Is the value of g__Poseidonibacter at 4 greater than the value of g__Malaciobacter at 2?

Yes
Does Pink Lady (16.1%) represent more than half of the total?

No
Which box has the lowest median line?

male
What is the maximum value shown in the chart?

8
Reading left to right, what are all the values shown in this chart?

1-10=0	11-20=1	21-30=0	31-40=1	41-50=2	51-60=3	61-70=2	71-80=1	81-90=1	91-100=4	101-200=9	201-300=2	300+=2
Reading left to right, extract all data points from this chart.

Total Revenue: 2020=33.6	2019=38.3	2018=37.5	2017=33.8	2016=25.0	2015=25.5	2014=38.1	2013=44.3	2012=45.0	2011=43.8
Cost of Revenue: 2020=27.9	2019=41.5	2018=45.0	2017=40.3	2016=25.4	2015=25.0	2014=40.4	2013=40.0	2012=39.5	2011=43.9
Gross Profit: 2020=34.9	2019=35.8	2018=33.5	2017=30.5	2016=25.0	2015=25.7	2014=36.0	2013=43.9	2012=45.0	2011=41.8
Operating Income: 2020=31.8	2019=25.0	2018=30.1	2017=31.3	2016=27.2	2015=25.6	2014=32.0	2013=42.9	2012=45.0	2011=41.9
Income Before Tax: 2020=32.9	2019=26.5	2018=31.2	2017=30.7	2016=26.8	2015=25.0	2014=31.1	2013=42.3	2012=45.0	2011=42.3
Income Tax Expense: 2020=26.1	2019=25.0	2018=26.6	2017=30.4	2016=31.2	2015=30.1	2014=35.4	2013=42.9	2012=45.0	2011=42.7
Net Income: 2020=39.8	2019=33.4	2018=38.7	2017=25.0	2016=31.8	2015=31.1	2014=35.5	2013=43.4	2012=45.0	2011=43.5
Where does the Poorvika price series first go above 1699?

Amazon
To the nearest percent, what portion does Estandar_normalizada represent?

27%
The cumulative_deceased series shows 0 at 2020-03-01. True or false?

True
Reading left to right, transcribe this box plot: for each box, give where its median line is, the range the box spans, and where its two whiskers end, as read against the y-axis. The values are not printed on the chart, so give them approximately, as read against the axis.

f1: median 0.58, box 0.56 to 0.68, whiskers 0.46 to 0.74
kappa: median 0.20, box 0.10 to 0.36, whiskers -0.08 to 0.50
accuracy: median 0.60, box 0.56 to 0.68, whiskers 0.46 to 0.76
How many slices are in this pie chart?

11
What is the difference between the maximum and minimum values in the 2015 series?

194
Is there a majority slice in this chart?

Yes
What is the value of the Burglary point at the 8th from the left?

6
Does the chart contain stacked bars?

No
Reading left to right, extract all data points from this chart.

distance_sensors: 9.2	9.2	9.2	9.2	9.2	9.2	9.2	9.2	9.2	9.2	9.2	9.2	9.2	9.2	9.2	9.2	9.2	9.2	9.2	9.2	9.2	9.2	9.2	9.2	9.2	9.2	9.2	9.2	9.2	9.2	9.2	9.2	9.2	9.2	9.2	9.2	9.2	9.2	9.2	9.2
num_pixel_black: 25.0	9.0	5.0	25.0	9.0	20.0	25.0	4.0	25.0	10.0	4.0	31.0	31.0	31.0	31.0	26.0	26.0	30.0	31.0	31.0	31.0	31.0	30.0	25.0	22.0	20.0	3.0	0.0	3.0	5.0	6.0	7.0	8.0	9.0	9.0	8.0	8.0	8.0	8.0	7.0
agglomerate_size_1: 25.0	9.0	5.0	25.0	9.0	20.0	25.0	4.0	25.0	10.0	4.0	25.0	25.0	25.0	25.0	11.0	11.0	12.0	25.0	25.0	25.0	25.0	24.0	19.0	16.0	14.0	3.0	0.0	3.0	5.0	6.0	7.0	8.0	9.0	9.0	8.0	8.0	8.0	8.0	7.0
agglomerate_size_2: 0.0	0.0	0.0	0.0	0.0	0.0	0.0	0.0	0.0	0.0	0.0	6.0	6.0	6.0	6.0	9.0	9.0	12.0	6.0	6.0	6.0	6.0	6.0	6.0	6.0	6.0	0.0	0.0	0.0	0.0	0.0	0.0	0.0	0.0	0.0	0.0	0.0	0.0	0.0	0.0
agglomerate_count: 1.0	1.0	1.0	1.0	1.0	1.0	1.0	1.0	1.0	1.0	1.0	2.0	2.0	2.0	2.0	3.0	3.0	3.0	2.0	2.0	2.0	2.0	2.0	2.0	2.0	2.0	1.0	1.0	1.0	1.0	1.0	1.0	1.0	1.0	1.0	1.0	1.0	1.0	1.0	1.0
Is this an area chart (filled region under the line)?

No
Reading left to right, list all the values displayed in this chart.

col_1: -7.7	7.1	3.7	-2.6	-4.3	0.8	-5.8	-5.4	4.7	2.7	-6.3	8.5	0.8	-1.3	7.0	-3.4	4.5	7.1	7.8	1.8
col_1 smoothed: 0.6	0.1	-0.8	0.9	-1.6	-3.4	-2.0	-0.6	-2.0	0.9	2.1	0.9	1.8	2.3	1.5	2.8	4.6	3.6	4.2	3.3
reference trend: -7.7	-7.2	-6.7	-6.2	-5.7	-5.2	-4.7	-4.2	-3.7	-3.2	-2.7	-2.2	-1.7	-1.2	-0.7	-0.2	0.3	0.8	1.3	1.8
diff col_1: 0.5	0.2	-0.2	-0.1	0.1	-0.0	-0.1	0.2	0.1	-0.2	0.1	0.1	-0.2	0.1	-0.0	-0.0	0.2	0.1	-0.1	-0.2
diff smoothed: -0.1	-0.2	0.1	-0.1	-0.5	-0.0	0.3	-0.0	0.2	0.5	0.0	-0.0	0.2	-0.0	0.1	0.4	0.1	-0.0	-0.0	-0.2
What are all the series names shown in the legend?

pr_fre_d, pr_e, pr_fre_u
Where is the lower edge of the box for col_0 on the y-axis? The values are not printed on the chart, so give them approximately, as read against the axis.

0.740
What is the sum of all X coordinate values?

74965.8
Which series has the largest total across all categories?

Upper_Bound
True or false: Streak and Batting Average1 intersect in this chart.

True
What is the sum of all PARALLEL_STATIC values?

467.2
====
Restituez, s'il vous plaît, sous forme de liste JSON de chaînes les lignes des enregistrements ci-dessus, depuis le tout début jusqu'à la ligne qui contient « What is the maximum value shown in the chart? », celle-ci comprise. Mettez une chaîne par ligne et omettez les lignes vides.

(Résultat de la tâche):
[
  "Is the value of g__Poseidonibacter at 4 greater than the value of g__Malaciobacter at 2?",
  "Yes",
  "Does Pink Lady (16.1%) represent more than half of the total?",
  "No",
  "Which box has the lowest median line?",
  "male",
  "What is the maximum value shown in the chart?"
]